* [Extrait]
Les thèmes historiographiques 

Le Cortegiano de Castiglione mobilise, en termes historiographiques, les traités sur l’étiquette16, les traités de savoir-vivre17 ainsi que les normes et usages de la langue italienne18. 

En ce qui concerne les sociétés de cours et l’ordre politique de la noblesse19, le Cortegiano décrit le portrait de la cour d’Urbin à l’aube du XVIe siècle et ce, au travers de ses dialogues. Ainsi, grâce à l’art de cour et à la peinture conversationnelle, Castiglione met en scène un modèle de vita activa, une manière d’être dans la société publique pour les gentilshommes du XVIe et du XVIIe siècles. Ce modèle constitue à la fois un manuel de mœurs et de civilité et assure une prééminente historiographie sur le sujet.

* [Consigne]
Poursuivez l'extrait consacré au Cortegiano de Castiglione à partir de sa dernière phrase. Les lignes ci-après sont tirées d'une source différente.

* [Données sources]
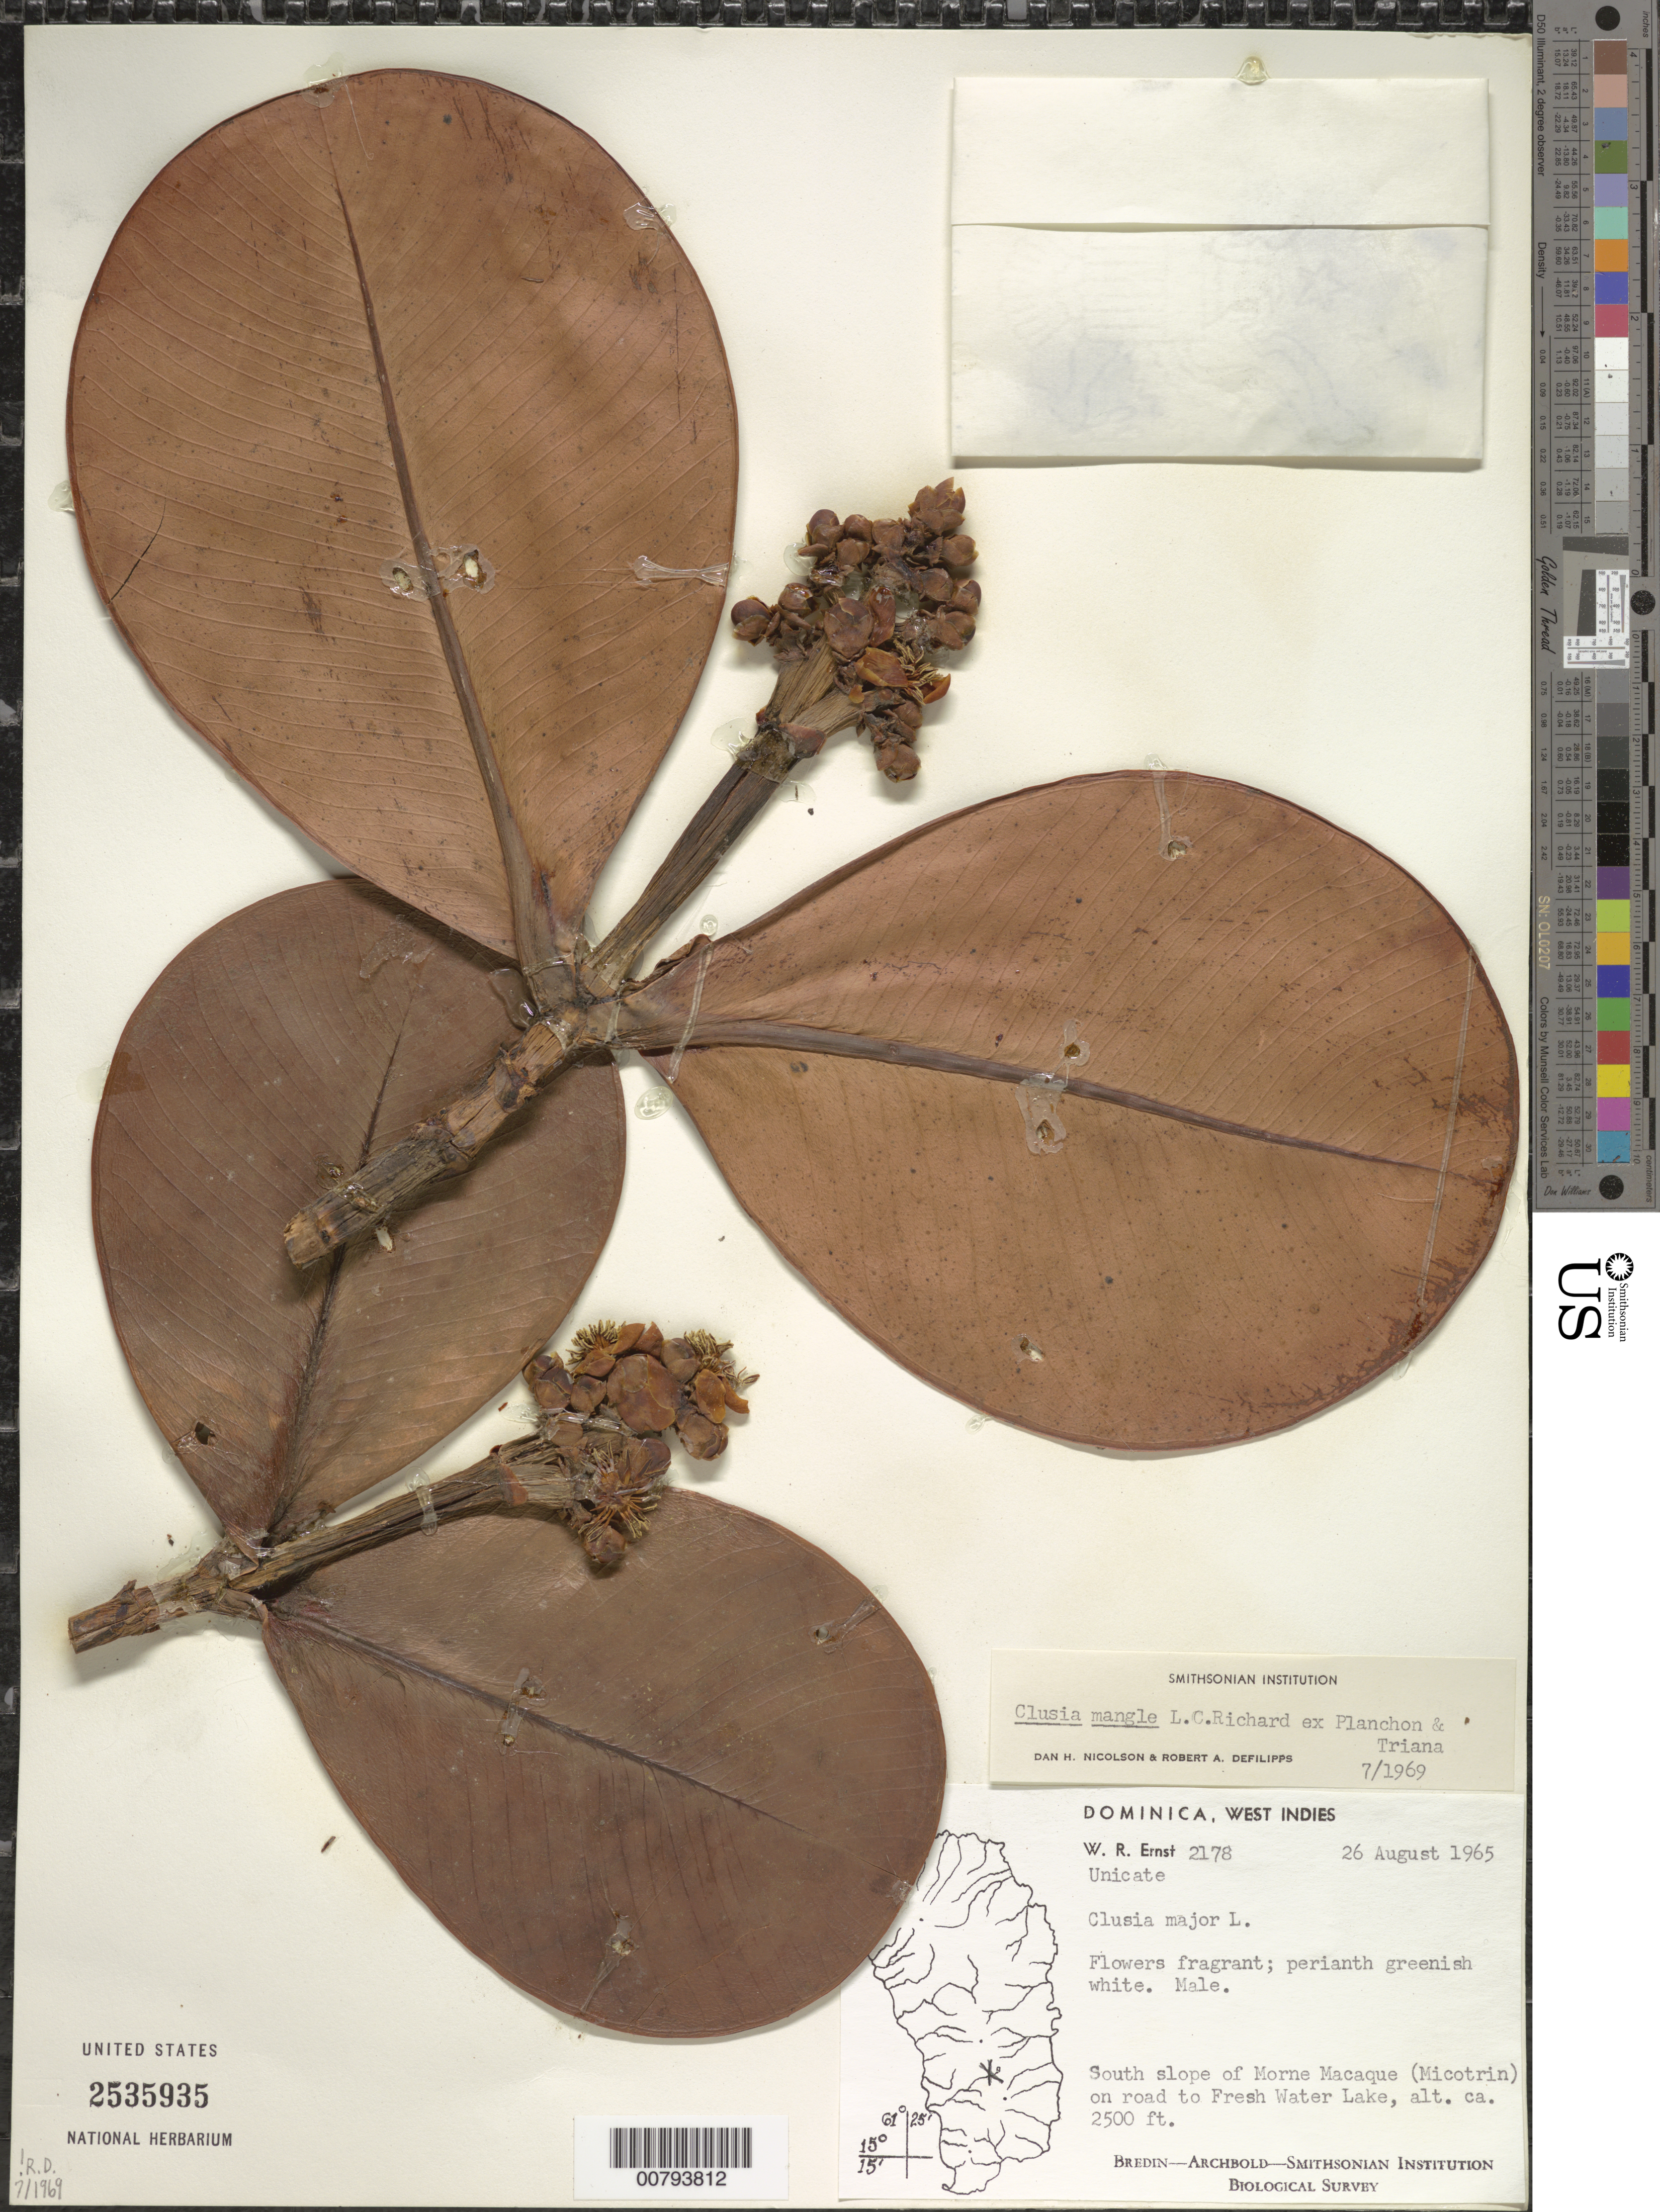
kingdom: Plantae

* [Réponse rédigée]
La question biographique, qui eut son âge d’or entre les années 1950 et 1970, est aussi largement abordée et développée avec des éléments de sociologie politique, notamment sur la classe sociale dont est issue Castiglione. À l’aune de cette détermination sociale, E. Loos paraphrase le Guépard de Lampedusa et décrit le traité du courtisan comme une forme de vademecum, un outil pour la survie sociologique d’une classe dans un environnement hostile. Cela impose une nécessité de s’adapter à la situation géopolitique italienne du début du XVIe 20.  

Il convient de noter un second segment de la production biographique qui consiste en des développements d’aspects personnel et diplomatique21 de Castiglione et de son œuvre. Castiglione est décrit sous ses contraintes humaines22 en croisant des éléments, à la fois de sa biographie et de son ouvrage. Il s’agit d’humaniser le statut de la référence littéraire que constitue Castiglione et d’insister sur ses relations avec son contexte socio-historique23. En tant que champ d’investigation de la recherche actuelle, ces pratiques essayent de quitter les espaces de l’interprétation littéraire pour des perspectives de croisements des sciences humaines avec des éléments d’histoire politique24, de philosophie ou de sociologie politique.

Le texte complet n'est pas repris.